Tim: So this is what we call a collaborative robot. And what collaborative means is it’s designed to work with people. You can actually teach this robot by grabbing it and moving it. And when you look on the screen here, you'll actually see the robot moves in real time. So as we program, we've got a list of waypoints here that the robot will actually go through. When you're doing a traditional robot program, if you think about it, you're just going to go from point A to point B to point C, and then maybe doing an action. So this is where our gripper might open or close to pick something up or set something down. What we've got are pieces inside called harmonic drives and those are basically gears that allow us to get extreme precision, so 30 micron repeatability with our robot. We also have force sensing inside of the robot. If the robot actually runs into me or into something, we're going to see a spike in current and the robot is going to sense that and stop. The robot's trying to drive from one point to another. As the resistance goes up, the energy that it takes to go to that point goes up, and so the robot shuts down and reports that it has impacted something. This allows us to put a robot in a place without a cage, which is very new and innovative.
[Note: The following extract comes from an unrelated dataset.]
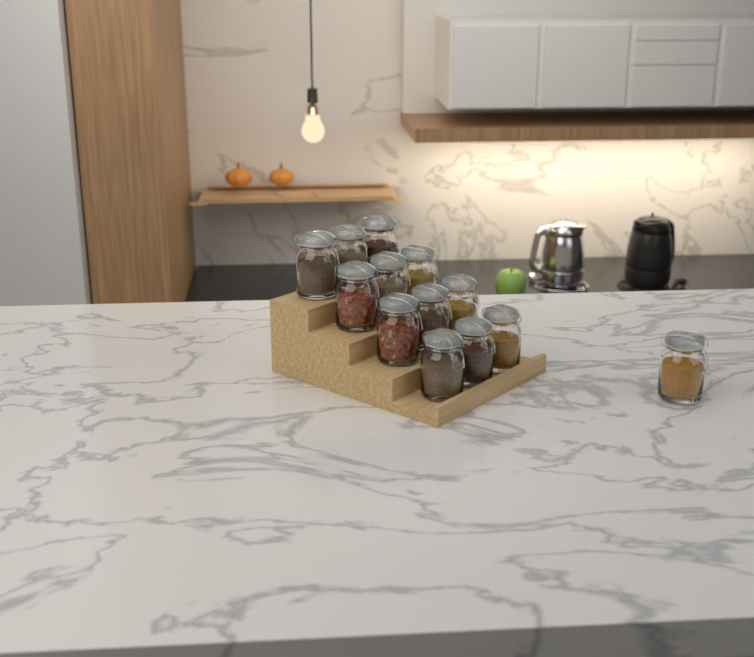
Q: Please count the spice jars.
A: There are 13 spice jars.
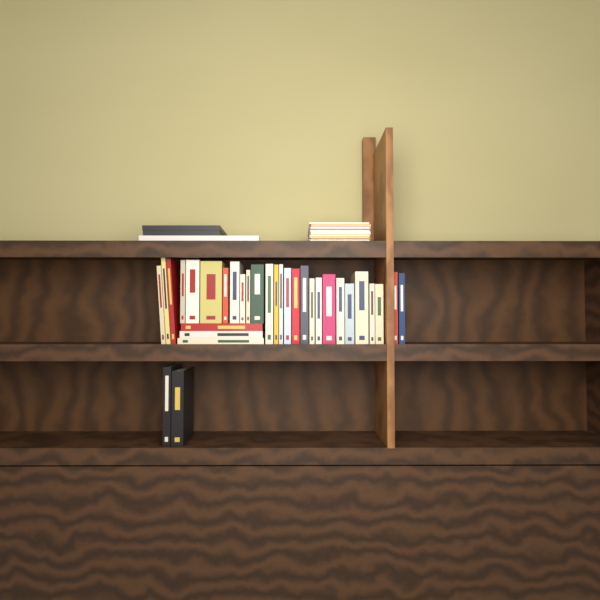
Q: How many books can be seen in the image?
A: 32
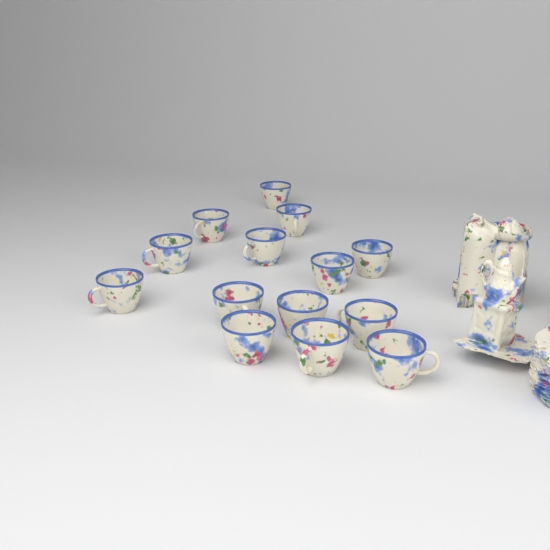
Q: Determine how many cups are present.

So now we've got a safe force-sensing robot and it’s sensing it all through current.

Josh: That’s interesting. I always assume that force-sensing just had some sort of movement sensors in here and it expected movement, and it didn't get it. It's literally just monitoring the current consumption?

Tim: Exactly. So let's go to the log here. Here's the actual current right here that we're seeing. So if I push on it, you can actually see the current spiking. So what we've done with Universal Robots, is made programming extremely easy. And the benefit of that is you can deploy a system very quickly, as opposed to taking maybe weeks or months or years. And maybe our company has changed before we've actually deployed it. So this is a very good robot for a company that's trying to grow quickly and needs to move very fast and stay flexible. 

As you put a product in the field you're going to have a lot of different customer experiences. And so when customers feed back information of their company and say, "maybe I want this maybe I want that", there are teams that have to decide, should we as a company actually add this feature? So something that I get to be a part of is listening to the marketplace and saying, "Hey, guys, everyone really wants this new thing. We've got to do it." And then when you actually see that new feature roll out, it feels really good to be a part of that. We run into new projects, new applications every day. I think that's the most exciting part about my job is getting sucked into the problem solving, talking to the smartest, sharpest people in the world and helping people solve crazy projects. And that's that's fun to be a part of.